Arts & CultureCampus & City

FAB Gallery exhibition explores belonging and displacement

What: The Light Through The Window by Noemi de Bruijn
Where: FAB Gallery, University of Alberta
When: December 19-23, 2017 and January 2-13, 2018


“We are in a field. It is dark outside and the only sounds are of the trees and grass rustling in the wind. A vigilant light is visible from a house window. It stands out in the darkness…”

Artist Noemi de Bruijn invites us to explore the idea of belonging and displacement through a series of imaginative and emotionally evocative paintings. Through portraying houses, bunkers and shelters, as well as looking at themes of war, immigration, and safety, Bruijn questions what it means to feel at home. She creates scenes that appear dark and melancholic — yet peaceful — at the same time.

As a Mexican Canadian, Bruijn understands the inner conflicts that come with being bicultural and aims to express the complex, contradictory feeling of simultaneously feeling foreign and at home. The theme of duality plays out throughout her paintings; she contrasts rooms with vast open field landscapes. Similarly, she sets the concrete next to the abstract: real houses are surrounded by big glands that symbolize sensory experiences, indicating that the idea of home is closely tied to memory of what we have heard, seen, or touched.

Her piece “I would miss my bed the most” shows a simple shelter standing on a piece of the ground floating in midair. Underground is a bedroom with a double bed and a window. Using the window as a metaphor, Bruijn suggests her bedroom as her own interior world of comfort where she can safely hide. On the other hand, the shelter above might symbolize the simple but necessary home one has to build if they were to move. She explains the crucial difference between the familiar and comfortable with the strange and unknown.
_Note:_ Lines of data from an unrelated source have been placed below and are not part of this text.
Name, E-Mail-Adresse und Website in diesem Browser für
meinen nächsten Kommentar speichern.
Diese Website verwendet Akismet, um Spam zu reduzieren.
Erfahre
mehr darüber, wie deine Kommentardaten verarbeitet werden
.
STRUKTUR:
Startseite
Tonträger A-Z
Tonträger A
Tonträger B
“Grandpa’s chair” is a piece touching on family and war. An underground bunker from which a big yellow cloud holds an armchair, suggests Bruijn’s memory of her grandfather. The exhibit ends with two side by side sketches: one shows a house in midair, and the other shows the same house upside down. These two pieces could be interpreted as another expression of duality: the first house appears stable, implying that the experience is positive. In another light, the upside-down house seems to be falling — this evokes strong anxiety associated with the feeling of I don’t feel at home, but I should.

Personally, I didn’t expect this exhibit to resonate with me on so many levels. Being a Czech-Canadian that moved from Prague to Canada, I was taken aback by how Bruijn’s work spoke to me. I felt both the comfort of feeling at home and the inexplicable confusion of feeling like a foreigner in a country where my family lives. However, I found the purple colour and the trees soothing, and the whimsicalness and fantasy of the paintings put a smile on my face. I would highly recommend this to anyone looking for a relaxing break from school, work, or whatever other life stress they might be experiencing.